• _Work request_
The whole listing is to be repeated exactly. Add nothing.

━━━━━━━━━━━━━━━━━━━━

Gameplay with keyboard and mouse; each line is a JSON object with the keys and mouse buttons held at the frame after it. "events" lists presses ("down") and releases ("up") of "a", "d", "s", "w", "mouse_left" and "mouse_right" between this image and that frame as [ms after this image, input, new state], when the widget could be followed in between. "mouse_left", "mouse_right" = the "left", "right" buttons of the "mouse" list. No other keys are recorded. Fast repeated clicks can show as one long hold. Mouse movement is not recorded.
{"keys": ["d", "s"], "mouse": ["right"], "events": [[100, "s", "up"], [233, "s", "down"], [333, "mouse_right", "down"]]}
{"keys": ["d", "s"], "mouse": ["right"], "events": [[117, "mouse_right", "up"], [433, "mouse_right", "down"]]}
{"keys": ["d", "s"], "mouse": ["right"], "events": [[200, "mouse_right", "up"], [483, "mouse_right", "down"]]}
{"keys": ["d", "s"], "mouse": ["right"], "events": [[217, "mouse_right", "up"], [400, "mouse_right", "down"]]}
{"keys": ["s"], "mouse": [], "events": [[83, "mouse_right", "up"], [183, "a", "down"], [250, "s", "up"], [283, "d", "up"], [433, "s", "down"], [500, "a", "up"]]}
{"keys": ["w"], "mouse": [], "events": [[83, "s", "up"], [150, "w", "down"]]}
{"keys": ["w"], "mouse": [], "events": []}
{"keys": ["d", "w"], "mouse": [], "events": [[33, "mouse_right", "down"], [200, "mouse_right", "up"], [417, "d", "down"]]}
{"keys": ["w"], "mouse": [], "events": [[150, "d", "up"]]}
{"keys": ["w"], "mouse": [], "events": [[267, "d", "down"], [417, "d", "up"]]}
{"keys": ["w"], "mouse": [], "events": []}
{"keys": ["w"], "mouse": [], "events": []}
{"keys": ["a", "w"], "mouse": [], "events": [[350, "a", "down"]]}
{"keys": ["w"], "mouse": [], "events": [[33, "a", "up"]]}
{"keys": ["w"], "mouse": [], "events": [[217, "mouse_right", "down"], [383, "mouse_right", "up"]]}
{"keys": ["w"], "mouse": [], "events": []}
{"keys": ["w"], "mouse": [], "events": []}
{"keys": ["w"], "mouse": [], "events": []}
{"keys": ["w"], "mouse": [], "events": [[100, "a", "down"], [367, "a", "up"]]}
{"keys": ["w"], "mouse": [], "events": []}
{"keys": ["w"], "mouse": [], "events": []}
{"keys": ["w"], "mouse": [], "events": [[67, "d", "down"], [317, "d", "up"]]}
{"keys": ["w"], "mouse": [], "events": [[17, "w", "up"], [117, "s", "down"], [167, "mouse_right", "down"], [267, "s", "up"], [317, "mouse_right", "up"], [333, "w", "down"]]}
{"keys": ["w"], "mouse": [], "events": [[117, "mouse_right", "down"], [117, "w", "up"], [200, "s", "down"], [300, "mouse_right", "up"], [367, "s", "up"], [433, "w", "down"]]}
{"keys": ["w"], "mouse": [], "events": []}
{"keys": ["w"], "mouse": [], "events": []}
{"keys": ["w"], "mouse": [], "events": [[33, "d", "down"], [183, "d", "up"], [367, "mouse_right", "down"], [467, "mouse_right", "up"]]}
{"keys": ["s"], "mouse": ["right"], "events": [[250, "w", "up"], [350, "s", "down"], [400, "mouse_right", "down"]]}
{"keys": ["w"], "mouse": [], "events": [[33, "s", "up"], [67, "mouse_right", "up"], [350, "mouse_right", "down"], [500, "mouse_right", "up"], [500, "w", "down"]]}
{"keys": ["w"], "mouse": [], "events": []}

━━━━━━━━━━━━━━━━━━━━

• _Your response_
Gameplay with keyboard and mouse; each line is a JSON object with the keys and mouse buttons held at the frame after it. "events" lists presses ("down") and releases ("up") of "a", "d", "s", "w", "mouse_left" and "mouse_right" between this image and that frame as [ms after this image, input, new state], when the widget could be followed in between. "mouse_left", "mouse_right" = the "left", "right" buttons of the "mouse" list. No other keys are recorded. Fast repeated clicks can show as one long hold. Mouse movement is not recorded.
{"keys": ["d", "s"], "mouse": ["right"], "events": [[100, "s", "up"], [233, "s", "down"], [333, "mouse_right", "down"]]}
{"keys": ["d", "s"], "mouse": ["right"], "events": [[117, "mouse_right", "up"], [433, "mouse_right", "down"]]}
{"keys": ["d", "s"], "mouse": ["right"], "events": [[200, "mouse_right", "up"], [483, "mouse_right", "down"]]}
{"keys": ["d", "s"], "mouse": ["right"], "events": [[217, "mouse_right", "up"], [400, "mouse_right", "down"]]}
{"keys": ["s"], "mouse": [], "events": [[83, "mouse_right", "up"], [183, "a", "down"], [250, "s", "up"], [283, "d", "up"], [433, "s", "down"], [500, "a", "up"]]}
{"keys": ["w"], "mouse": [], "events": [[83, "s", "up"], [150, "w", "down"]]}
{"keys": ["w"], "mouse": [], "events": []}
{"keys": ["d", "w"], "mouse": [], "events": [[33, "mouse_right", "down"], [200, "mouse_right", "up"], [417, "d", "down"]]}
{"keys": ["w"], "mouse": [], "events": [[150, "d", "up"]]}
{"keys": ["w"], "mouse": [], "events": [[267, "d", "down"], [417, "d", "up"]]}
{"keys": ["w"], "mouse": [], "events": []}
{"keys": ["w"], "mouse": [], "events": []}
{"keys": ["a", "w"], "mouse": [], "events": [[350, "a", "down"]]}
{"keys": ["w"], "mouse": [], "events": [[33, "a", "up"]]}
{"keys": ["w"], "mouse": [], "events": [[217, "mouse_right", "down"], [383, "mouse_right", "up"]]}
{"keys": ["w"], "mouse": [], "events": []}
{"keys": ["w"], "mouse": [], "events": []}
{"keys": ["w"], "mouse": [], "events": []}
{"keys": ["w"], "mouse": [], "events": [[100, "a", "down"], [367, "a", "up"]]}
{"keys": ["w"], "mouse": [], "events": []}
{"keys": ["w"], "mouse": [], "events": []}
{"keys": ["w"], "mouse": [], "events": [[67, "d", "down"], [317, "d", "up"]]}
{"keys": ["w"], "mouse": [], "events": [[17, "w", "up"], [117, "s", "down"], [167, "mouse_right", "down"], [267, "s", "up"], [317, "mouse_right", "up"], [333, "w", "down"]]}
{"keys": ["w"], "mouse": [], "events": [[117, "mouse_right", "down"], [117, "w", "up"], [200, "s", "down"], [300, "mouse_right", "up"], [367, "s", "up"], [433, "w", "down"]]}
{"keys": ["w"], "mouse": [], "events": []}
{"keys": ["w"], "mouse": [], "events": []}
{"keys": ["w"], "mouse": [], "events": [[33, "d", "down"], [183, "d", "up"], [367, "mouse_right", "down"], [467, "mouse_right", "up"]]}
{"keys": ["s"], "mouse": ["right"], "events": [[250, "w", "up"], [350, "s", "down"], [400, "mouse_right", "down"]]}
{"keys": ["w"], "mouse": [], "events": [[33, "s", "up"], [67, "mouse_right", "up"], [350, "mouse_right", "down"], [500, "mouse_right", "up"], [500, "w", "down"]]}
{"keys": ["w"], "mouse": [], "events": []}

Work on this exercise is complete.